Что касается жанра в кинематографе, титульно замешанного на У. (он также является непременным атрибутом фэнтэзи в особе Г. Ф. Лавкрафта), то здесь последний оказывается приманкой. Глубинные слои У. остаются невспаханными, заменяясь натурализмом шокирующих деталей. Исключения, однако, немалочисленны. В 1930-1940-х годах два параллельно работающих американских киноактера разрабатывают два аспекта У., воплощаемого в их внешности и повадках: вальяжное коварство, прелюдия к подколодности Белы Лугоши — и тягучая жуть, зомбикальная неумираемость Бориса Карлова, что доказывает, что обаяшка может быть таким же источником опасности, как и дипломированный монстр. По недомыслию мастером У. считается А. Хичкок, хотя как раз он отдавал предпочтение пролонгированной дрожи триллера, при том — устранял все улики иррациональности, только изредка отдавал дань собственно У. (в «Птицах», 1960). Его антипод — итальянец Д. Ардженто усиливал звучание У., сочетая его с оптимальной эстетизацией арены действия, что вряд ли возможно в условиях Америки. «Дурная бесконечность» кошмара и колодец абсурдного насилия — два достижения неровного творчества У. Крейвена (сиквелы «Улицы Вязов», первая серия которого вышла в 1984 году, и «Крика», 1996-1999); сатанизм как источник У. впервые задействован в современном кино Р. Полянским и У. Фридкиным (речь о «Ребенке Розмари», 1968, и «Эк- зорцисте», 1973). В последнее время новое вино в старые мехи влилось благодаря японцам (кроме Мураками, это «Звонок» Хидео Наката, 1998, также два продолжения и американский ремейк основной части). Увы, у российского кино особых успехов не наблюдается, разве что в русле эстетской стилизации («Господин оформитель» О. Тепцова, 1988) или муторной посттарковщины («Семья вурдалаков», Г. Климов, И. Шавлак). В голливудской практике удачная попытка псевдо-документалистской фиксации У. — «Ведьма из Блэр» (Д. Майрис, Э. Санчес, 1999).

[О. Сидор-Гибелинда]

СМ.: Артхаус , Насилие , Паранойя , Сатанизм , Трэш , Шизофрения .

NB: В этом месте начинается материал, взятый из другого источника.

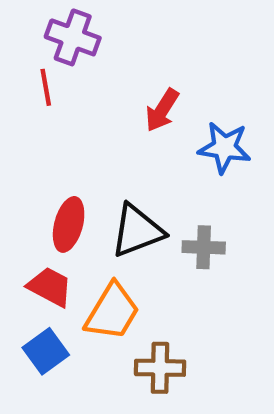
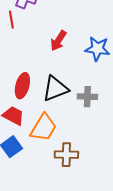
red arrow: (162, 110) -> (58, 41), moved

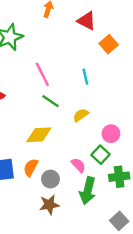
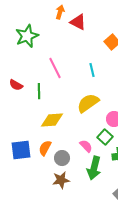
red triangle: (87, 21) -> (78, 22), moved
green line: (50, 101) -> (39, 91), moved, turned 56
yellow semicircle: (81, 115) -> (88, 103), size x1.6

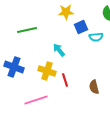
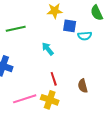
blue square: (81, 27) -> (70, 26), turned 32
yellow cross: (47, 71) -> (50, 100), moved

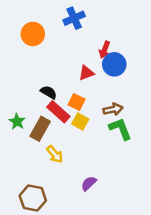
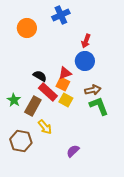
blue circle: (114, 64) -> (85, 61), moved
red triangle: (86, 73) -> (65, 73), moved
brown hexagon: (33, 198) -> (21, 141), moved

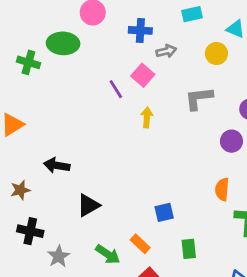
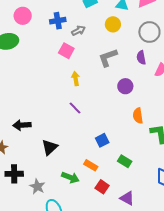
purple line: (116, 89) -> (75, 108), moved
purple circle: (231, 141) -> (125, 86), moved
green rectangle: (189, 249) -> (125, 161), turned -40

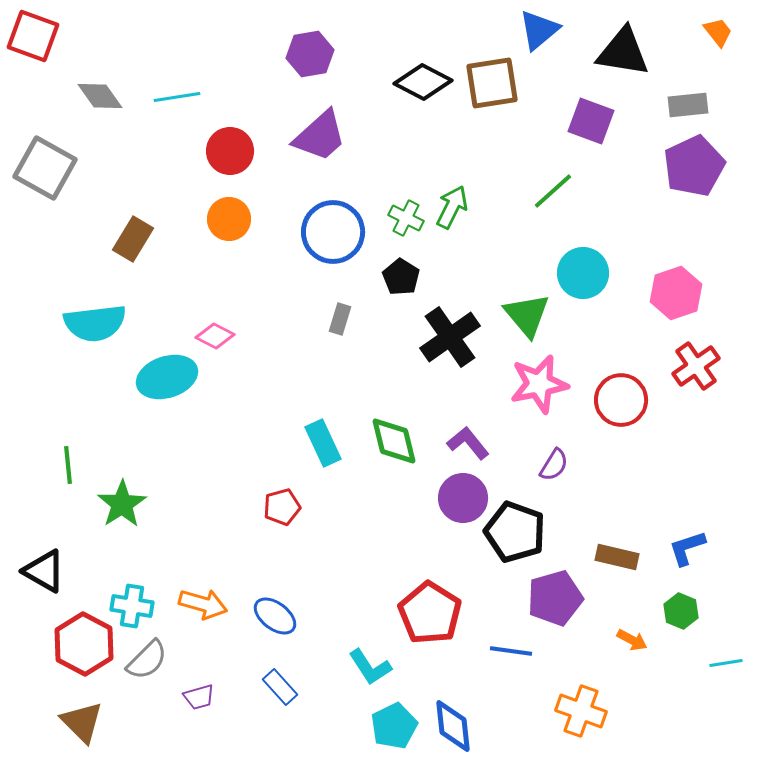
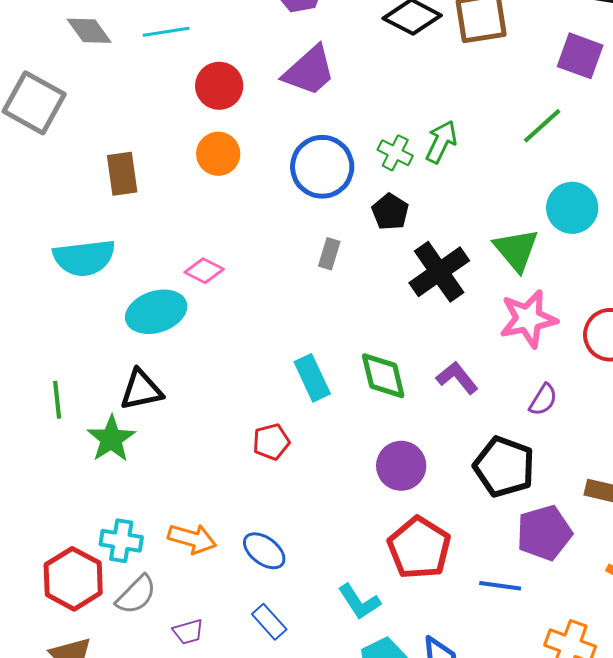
brown rectangle: (133, 239) -> (122, 174), turned -39
purple circle: (463, 498) -> (401, 466), moved
black triangle: (44, 571) -> (141, 390), moved, turned -42

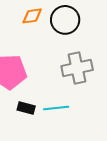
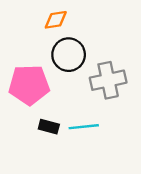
black circle: (65, 20) -> (69, 55), moved

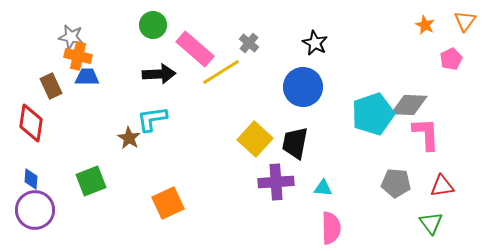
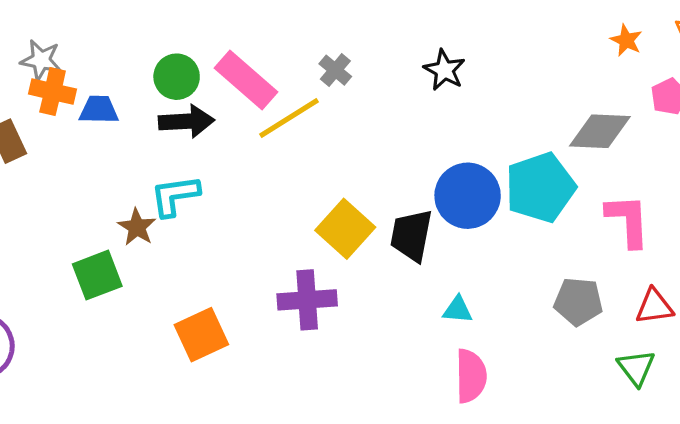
green circle: (153, 25) -> (177, 77), moved
blue trapezoid: (87, 77) -> (99, 110), moved
blue circle: (303, 87) -> (468, 196), moved
gray diamond: (409, 105) -> (600, 131), moved
green square: (91, 181) -> (97, 275), moved
purple cross: (276, 182) -> (307, 300), moved

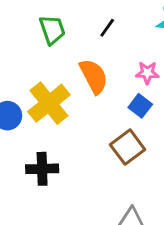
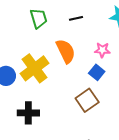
black line: (107, 28) -> (76, 18), turned 40

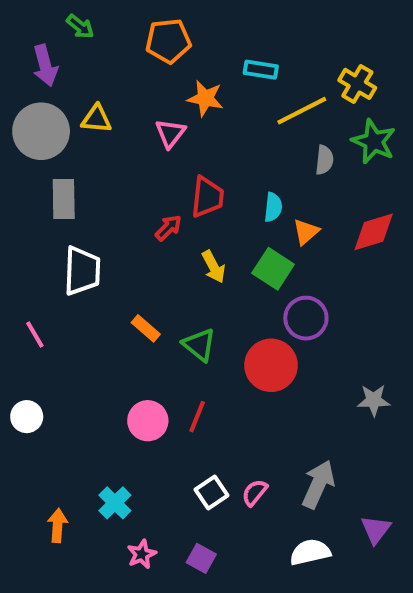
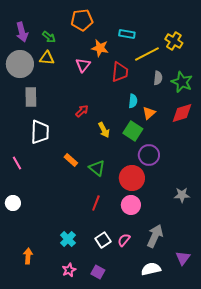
green arrow: (80, 26) -> (49, 37), moved
green star: (374, 141) -> (182, 82), moved
red trapezoid: (207, 197) -> (120, 72), moved
pink circle: (148, 421) -> (131, 205), moved
cyan cross: (115, 503) -> (68, 239), moved

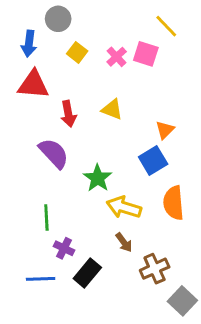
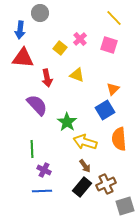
yellow square: (77, 52) -> (60, 48), moved
pink square: (146, 54) -> (109, 45), moved
black rectangle: (87, 273) -> (82, 187), moved
blue line: (41, 279) -> (42, 191), moved
gray square: (182, 301) -> (125, 206), turned 30

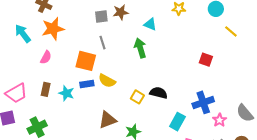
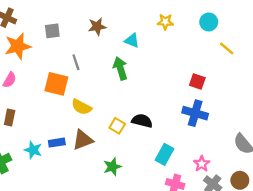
gray square: (101, 17) -> (52, 31), moved
blue rectangle: (87, 84) -> (57, 143), moved
cyan star: (66, 93) -> (33, 150), moved
blue cross: (203, 102) -> (195, 113), moved, turned 35
brown triangle: (107, 120) -> (83, 140), moved
pink star: (220, 120) -> (202, 164), moved

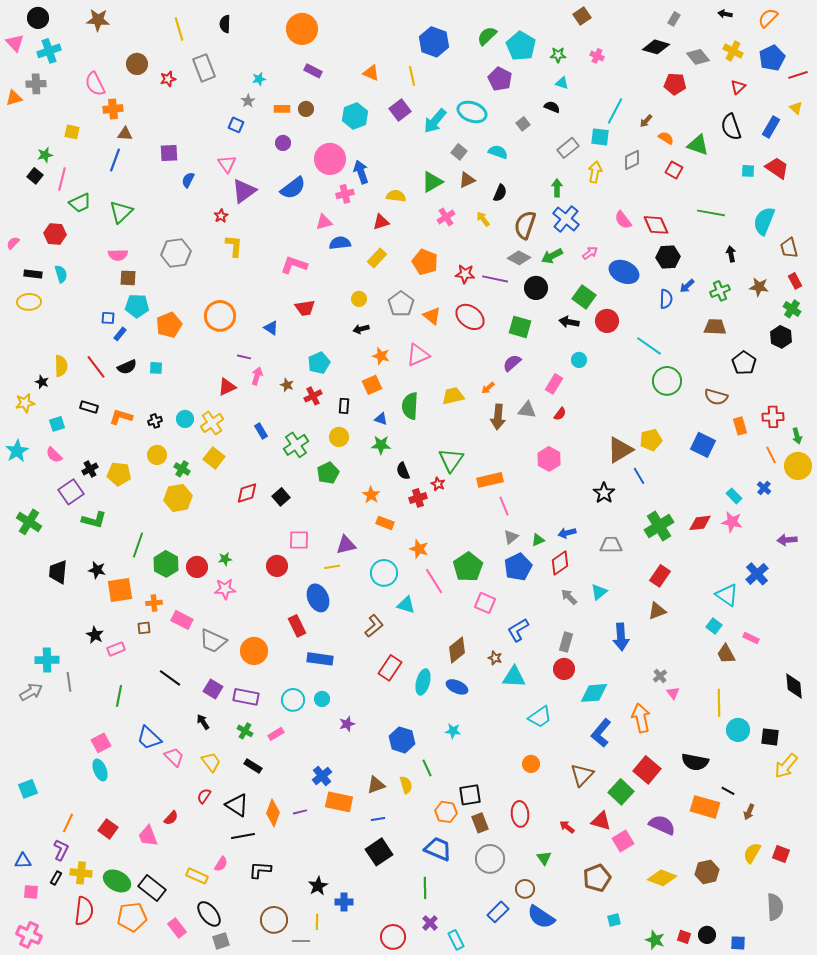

Карлов Борис (Карлофф, псевдоним Уильяма Генри Пратта, 1887, Дулвич, ок. Лондона — 1969, Минхерст) — американский актер. Учился в Лондонском королевском колледже. Отказавшись от дипломатической карьеры, в 1909 году уехал в Канаду, где работал на ферме, подвизался актером бродячей труппы, подрабатывал водителем. Кинодебют — в фильме «Немые девушки из Пор-тичи» (1916). Мировую славу актеру принес образ чудовища полу-гуманоидного типа с накрашенными глазами, в черном гольфе и сером пиджаке с короткими рукавами («Франкенштейн», 1931; «Невеста Франкенштейна», 1935; «Сын Франкенштейна», 1939; «Дом Франкенштейна», 1944). В общей сложности снялся в 140 фильмах (в том числе «Золотая маска», 1932; «Вампир», 1933; «Черный кот», 1934; «Блуждающие мертвецы», 1936; «Остров дьявола», 1939; «Прежде, чем я повешусь», «Черная пятница», 1940; «Распоряжается дьявол», 1941; «Похитители трупов», 1945), в шестидесятых годах снимался у Р. Кормана, П. Богдановича, М. Турнера. Также выступил редактором двух антологий литературной мистики, наговорил на пластинку детские сказки.